Directeur général du Fonds gabonais d’investissements stratégiques, Serge Mickoto pilote la diversification de l’économie nationale. Le FGIS doit rapporter plus de 500 milliards de F CFA à l’État d’ici à cinq ans.
L’homme est didactique et aime la précision. Il tient d’emblée à clarifier la distinction entre le Fonds gabonais d’investissements stratégiques (FGIS), qu’il dirige, et le Fonds souverain de la République gabonaise (FSRG), autrefois dénommé Fonds souverain pour les générations futures. « Le premier, établissement public à caractère industriel et commercial, a la double charge de gérer les participations de l’État et d’être le gestionnaire exclusif des ressources du second », explique-t-il.

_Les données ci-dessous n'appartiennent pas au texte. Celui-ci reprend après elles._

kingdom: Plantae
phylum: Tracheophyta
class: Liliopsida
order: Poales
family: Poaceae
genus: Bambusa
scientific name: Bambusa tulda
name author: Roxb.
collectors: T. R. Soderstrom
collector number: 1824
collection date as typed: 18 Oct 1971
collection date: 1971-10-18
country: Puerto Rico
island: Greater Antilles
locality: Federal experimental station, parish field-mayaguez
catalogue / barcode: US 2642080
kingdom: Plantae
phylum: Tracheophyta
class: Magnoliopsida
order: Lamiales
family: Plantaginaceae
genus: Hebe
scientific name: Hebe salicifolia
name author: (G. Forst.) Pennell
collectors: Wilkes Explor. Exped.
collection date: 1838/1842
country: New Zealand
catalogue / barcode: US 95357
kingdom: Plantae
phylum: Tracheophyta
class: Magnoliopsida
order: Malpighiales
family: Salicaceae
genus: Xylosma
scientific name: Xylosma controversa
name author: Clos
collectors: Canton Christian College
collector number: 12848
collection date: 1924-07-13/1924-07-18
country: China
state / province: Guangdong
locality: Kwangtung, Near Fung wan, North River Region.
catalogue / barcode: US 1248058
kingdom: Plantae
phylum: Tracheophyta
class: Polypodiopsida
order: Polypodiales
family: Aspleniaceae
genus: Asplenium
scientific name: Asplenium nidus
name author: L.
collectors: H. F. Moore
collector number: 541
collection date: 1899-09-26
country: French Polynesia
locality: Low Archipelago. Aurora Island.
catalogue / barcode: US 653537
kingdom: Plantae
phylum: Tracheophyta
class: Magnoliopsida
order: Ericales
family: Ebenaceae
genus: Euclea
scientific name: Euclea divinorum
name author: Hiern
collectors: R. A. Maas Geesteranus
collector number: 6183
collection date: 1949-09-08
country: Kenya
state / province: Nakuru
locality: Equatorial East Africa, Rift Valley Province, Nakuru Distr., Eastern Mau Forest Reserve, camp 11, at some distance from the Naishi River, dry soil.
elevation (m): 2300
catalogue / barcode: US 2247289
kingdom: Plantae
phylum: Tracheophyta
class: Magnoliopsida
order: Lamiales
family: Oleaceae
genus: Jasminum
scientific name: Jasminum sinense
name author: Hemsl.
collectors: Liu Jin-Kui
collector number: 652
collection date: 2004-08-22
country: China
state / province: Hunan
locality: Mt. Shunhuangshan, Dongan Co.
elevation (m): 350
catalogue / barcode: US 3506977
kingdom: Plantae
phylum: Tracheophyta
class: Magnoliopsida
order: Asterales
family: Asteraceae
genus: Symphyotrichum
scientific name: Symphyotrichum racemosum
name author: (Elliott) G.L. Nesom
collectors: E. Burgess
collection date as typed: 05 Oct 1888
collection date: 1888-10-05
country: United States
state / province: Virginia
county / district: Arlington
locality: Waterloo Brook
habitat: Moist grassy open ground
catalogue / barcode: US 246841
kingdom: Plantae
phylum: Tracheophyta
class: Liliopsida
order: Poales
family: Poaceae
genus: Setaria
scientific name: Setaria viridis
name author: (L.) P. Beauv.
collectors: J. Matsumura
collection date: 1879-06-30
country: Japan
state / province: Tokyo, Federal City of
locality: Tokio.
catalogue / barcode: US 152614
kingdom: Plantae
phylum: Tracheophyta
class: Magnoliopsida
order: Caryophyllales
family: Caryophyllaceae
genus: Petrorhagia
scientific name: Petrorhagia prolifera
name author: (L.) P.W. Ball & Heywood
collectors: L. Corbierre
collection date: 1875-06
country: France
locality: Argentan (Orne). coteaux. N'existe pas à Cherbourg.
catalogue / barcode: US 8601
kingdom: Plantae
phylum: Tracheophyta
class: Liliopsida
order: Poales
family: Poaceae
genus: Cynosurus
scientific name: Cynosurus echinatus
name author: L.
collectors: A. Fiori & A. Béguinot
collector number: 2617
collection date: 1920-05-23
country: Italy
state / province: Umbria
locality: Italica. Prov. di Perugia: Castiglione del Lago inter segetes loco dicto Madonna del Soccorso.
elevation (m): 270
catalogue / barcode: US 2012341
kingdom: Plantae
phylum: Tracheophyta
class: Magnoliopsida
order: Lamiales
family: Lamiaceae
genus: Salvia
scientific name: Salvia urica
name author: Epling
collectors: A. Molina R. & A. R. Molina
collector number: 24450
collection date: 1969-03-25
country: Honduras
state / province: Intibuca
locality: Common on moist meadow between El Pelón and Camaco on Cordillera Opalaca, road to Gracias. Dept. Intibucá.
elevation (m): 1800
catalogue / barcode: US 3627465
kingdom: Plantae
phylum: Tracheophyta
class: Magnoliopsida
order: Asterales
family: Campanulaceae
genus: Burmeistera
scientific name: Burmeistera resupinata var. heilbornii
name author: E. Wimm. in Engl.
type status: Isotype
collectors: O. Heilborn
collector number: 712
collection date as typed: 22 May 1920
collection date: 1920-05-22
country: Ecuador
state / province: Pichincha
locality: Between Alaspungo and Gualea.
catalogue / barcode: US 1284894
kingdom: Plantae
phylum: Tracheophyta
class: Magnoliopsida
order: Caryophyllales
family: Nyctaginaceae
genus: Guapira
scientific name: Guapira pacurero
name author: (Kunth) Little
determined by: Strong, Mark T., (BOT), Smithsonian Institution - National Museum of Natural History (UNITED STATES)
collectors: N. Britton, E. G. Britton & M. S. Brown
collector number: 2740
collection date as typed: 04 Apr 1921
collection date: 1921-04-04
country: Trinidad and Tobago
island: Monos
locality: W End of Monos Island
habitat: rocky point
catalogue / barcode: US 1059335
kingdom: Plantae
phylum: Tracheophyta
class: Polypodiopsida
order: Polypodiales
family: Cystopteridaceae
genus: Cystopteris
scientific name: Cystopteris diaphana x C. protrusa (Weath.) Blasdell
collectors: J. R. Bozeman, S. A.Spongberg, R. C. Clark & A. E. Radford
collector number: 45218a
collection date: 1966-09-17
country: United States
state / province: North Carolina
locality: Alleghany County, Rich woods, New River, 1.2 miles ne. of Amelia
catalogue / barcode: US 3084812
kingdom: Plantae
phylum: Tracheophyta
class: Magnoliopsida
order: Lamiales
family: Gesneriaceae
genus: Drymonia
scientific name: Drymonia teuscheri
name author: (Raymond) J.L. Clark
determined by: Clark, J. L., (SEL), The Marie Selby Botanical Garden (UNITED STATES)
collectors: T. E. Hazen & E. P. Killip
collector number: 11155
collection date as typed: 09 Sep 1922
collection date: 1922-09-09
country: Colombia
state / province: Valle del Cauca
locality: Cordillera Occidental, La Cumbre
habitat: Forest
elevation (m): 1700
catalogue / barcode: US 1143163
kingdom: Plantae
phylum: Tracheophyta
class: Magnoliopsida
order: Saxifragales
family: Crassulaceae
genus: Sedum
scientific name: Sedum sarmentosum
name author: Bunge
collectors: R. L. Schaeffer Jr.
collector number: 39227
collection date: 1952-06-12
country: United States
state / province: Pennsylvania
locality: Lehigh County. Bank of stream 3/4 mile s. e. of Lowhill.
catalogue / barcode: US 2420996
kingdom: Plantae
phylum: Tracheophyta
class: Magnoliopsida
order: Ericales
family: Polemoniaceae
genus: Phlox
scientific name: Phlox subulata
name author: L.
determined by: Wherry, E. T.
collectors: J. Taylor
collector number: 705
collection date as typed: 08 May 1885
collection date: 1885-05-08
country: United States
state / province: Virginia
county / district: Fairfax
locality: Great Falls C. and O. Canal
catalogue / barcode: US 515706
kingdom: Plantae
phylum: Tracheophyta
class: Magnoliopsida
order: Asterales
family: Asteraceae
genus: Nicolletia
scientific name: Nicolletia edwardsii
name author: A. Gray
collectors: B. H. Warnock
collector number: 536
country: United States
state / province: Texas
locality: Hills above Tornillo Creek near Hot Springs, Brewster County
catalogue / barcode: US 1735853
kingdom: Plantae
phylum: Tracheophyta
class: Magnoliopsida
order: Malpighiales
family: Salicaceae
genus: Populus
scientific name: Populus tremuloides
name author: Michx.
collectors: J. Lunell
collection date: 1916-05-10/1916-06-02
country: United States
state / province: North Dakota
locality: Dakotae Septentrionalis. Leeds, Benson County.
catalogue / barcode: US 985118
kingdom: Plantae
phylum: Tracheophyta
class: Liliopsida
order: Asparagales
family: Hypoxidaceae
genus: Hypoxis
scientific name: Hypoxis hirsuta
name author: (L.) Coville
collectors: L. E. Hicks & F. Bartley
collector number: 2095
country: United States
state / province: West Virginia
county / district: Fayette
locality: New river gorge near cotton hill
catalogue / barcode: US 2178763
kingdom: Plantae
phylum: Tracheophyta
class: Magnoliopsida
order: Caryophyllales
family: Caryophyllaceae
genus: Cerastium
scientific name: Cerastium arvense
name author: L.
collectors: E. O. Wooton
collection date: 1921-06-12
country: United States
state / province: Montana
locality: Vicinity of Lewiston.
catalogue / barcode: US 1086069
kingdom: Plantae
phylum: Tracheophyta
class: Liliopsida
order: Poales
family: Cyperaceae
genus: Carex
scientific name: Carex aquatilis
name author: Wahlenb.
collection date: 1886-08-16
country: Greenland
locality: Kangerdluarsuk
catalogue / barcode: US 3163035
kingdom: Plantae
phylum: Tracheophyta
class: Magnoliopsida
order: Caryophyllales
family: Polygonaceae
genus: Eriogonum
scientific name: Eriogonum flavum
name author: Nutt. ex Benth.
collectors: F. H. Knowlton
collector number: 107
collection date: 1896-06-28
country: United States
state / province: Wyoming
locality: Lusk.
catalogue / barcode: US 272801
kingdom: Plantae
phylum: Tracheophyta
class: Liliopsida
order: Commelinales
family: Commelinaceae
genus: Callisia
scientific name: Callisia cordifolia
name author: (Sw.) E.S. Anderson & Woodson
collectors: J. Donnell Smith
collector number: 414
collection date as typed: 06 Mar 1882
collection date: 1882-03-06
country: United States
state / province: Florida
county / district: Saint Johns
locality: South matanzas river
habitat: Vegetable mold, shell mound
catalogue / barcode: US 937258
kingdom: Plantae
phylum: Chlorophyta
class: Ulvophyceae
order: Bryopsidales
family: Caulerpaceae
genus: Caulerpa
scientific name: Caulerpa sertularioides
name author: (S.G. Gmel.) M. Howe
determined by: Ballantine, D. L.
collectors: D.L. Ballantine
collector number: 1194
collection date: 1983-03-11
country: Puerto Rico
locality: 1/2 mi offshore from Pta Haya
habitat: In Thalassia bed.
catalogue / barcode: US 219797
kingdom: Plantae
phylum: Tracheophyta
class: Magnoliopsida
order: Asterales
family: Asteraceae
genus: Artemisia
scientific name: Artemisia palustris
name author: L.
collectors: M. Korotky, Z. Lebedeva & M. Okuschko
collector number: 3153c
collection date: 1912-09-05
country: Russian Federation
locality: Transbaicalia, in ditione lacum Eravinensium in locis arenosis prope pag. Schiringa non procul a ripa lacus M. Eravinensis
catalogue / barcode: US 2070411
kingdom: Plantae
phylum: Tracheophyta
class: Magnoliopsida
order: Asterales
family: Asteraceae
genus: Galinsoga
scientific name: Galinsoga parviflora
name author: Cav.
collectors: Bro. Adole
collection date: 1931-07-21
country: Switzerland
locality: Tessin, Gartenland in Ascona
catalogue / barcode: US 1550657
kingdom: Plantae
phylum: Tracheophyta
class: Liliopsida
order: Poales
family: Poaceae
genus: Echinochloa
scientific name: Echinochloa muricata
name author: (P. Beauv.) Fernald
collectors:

Autrement dit, la mission de Serge Mickoto à la tête du FGIS est de rentabiliser via des placements stratégiques les ressources que l’État gabonais verse annuellement au FSRG et qui proviennent notamment des recettes pétrolières (environ 10 %). Autant dire que cet ancien directeur financier de BGFI Bank, premier groupe bancaire d’Afrique centrale, est l’une des personnes clés de la stratégie de diversification de l’économie gabonaise initiée par le président Ali Bongo Ondimba (ABO).
L’expérience équato-guinéenne
Présenté par certains de ses anciens collaborateurs comme un habile négociateur et un bon gestionnaire, Serge Mickoto, 47 ans, s’est illustré au sein de BGFI Bank comme le redresseur de la filiale équato-guinéenne du groupe. En 2006, soit quatre ans après son ouverture, BGFI Guinée équatoriale peine à décoller. Mickoto y est alors affecté. Il y ouvre de nouvelles agences, y déploie la monétique – une première dans le pays – et, surtout, parvient à arracher à la concurrence quelques gros clients comme Bouygues Construction.
En 2010, lorsque cet expert-comptable de formation est rappelé au Gabon, la filiale équato-guinéenne est devenue l’une des plus rentables du groupe bancaire dirigé par Henri-Claude Oyima. À peine Serge Mickoto a-t-il rejoint le siège du groupe, à Libreville, qu’ABO lui confie la direction du FGIS, dont la création est annoncée en 2011.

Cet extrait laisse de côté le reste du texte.